Murose Kazumi [urushi and maki-e artist]
Originally from Tokyo, Murose studied maki-e techniques at the Graduate School of the Tokyo University of the Arts. His work has been highly acclaimed from early on in his career, garnering him many awards. In 2008, he was decorated with the Medal of Honor with a Purple Ribbon by the Government of Japan, then in 2021, with the Order of the Rising Sun, Golden Rays with Rosette. He currently resides as a vice president of Japan Kōgei Association. His work can be found at the government’s Agency for Cultural Affairs and the Tokyo University of the Arts, as well as the Victoria and Albert Museum, the British Museum, and the Metropolitan Museum. He is also dedicated in the preservation of cultural heritage, taking part in various activities to present his work and give talks about the exquisite qualities of urushi lacquer art.

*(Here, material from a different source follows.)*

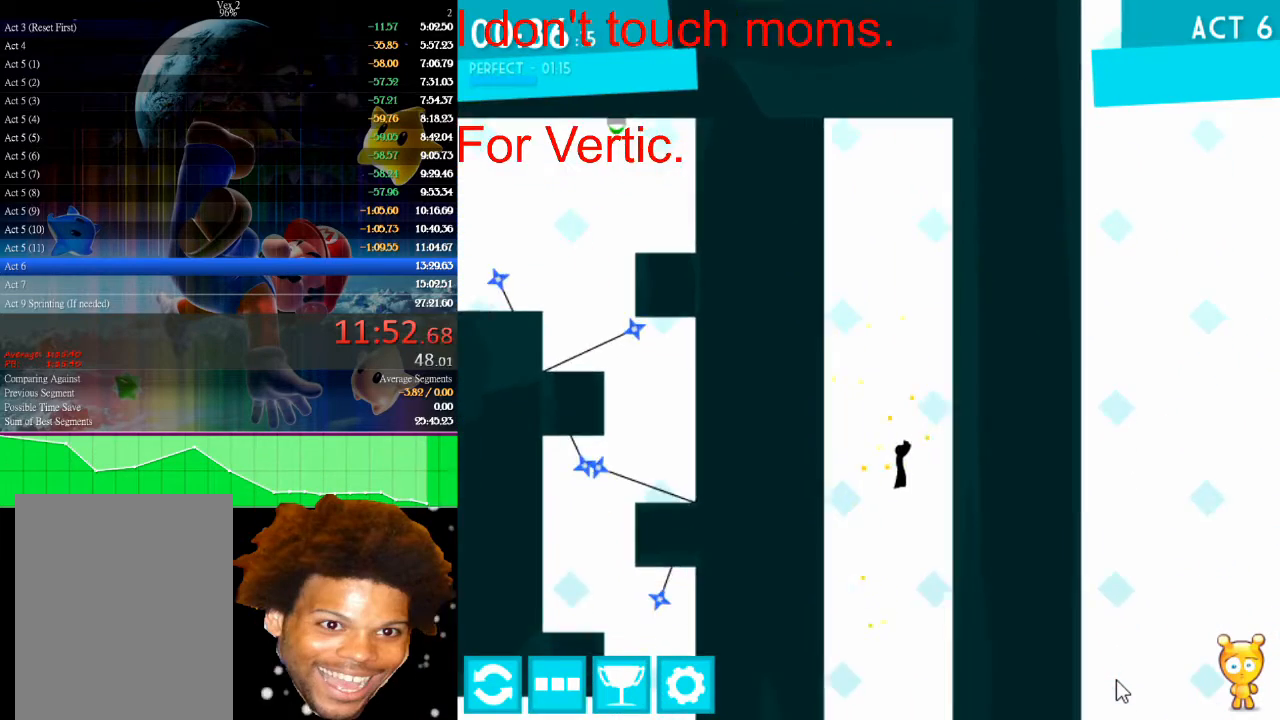
{"keys": [], "mouse": [], "events": [[233, "left", "down"], [333, "left", "up"]]}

Fujinuma Noboru [bamboowork artist]
Fujinuma underwent an apprenticeship under Yagisawa Keizō. He pursued his style of creative aesthetics and produced many powerful works with breathtaking details. Awards include the President Award from the 43rd Japan Traditional Art Exhibition. In 2004, he was decorated with the Medal of Honor with a Purple Ribbon by the Government of Japan, His work has been housed in the Art Institute of Chicago, the British Museum, the Metropolitan Museum, and the National Museum of Modern Art, Tokyo, among many cultural institutions. He is also an organizer of a private scholarship program Fujinuma Tsuyoshi Fund for Hopeful Future of Young Generations on the World Stage.
Tsuchiya Yoshinori [specialist in Monsha textile]
Born in Gifu, Tsuchiya studied textile at the Kyoto International College of Arts. He then worked in the atelier of Shimura Fukumi, a textile dyer and Living National Treasure concerning tsumugi pongee weaving. His first award won at the Japan Traditional Art Exhibition was in 1989. Subsequently, he garnered a series of awards, including the President Award from the same exhibition in 1996 and the Minister of Education, Culture, Sports, Science and Technology Award in 2006. In 2009 he was decorated with the Medal of Honor with a Purple Ribbon from the Government of Japan.
*In an event of government policy to limit the number of audiences due to coronavirus precautionary measures, canceled tickets will be refunded.